### INSTRUCTION
Some lines in the entries contain the word "jste". Copy all of them.

### SUPPLIED ENTRIES
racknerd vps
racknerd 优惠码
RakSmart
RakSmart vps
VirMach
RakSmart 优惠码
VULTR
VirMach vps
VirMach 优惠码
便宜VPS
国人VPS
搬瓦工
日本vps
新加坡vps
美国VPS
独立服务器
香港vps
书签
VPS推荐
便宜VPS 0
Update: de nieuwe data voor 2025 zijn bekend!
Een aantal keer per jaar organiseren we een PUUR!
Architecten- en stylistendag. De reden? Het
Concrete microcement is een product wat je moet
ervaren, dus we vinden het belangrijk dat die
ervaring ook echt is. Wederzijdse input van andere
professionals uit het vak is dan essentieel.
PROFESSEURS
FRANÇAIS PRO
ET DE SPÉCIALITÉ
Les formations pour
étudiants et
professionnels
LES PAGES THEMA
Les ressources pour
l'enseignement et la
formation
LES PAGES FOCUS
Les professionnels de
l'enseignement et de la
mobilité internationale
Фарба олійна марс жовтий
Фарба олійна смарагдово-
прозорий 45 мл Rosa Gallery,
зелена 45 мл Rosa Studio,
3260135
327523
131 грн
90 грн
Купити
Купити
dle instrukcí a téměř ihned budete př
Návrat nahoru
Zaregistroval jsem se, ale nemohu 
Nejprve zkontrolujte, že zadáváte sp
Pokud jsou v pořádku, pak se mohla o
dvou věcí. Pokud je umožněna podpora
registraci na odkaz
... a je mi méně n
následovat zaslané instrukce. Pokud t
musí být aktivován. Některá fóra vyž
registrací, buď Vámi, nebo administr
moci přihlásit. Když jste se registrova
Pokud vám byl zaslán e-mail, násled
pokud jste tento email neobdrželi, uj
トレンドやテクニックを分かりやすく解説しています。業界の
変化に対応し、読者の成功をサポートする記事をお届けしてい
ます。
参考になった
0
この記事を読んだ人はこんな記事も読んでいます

### WORKED SOLUTION
moci přihlásit. Když jste se registrova
pokud jste tento email neobdrželi, uj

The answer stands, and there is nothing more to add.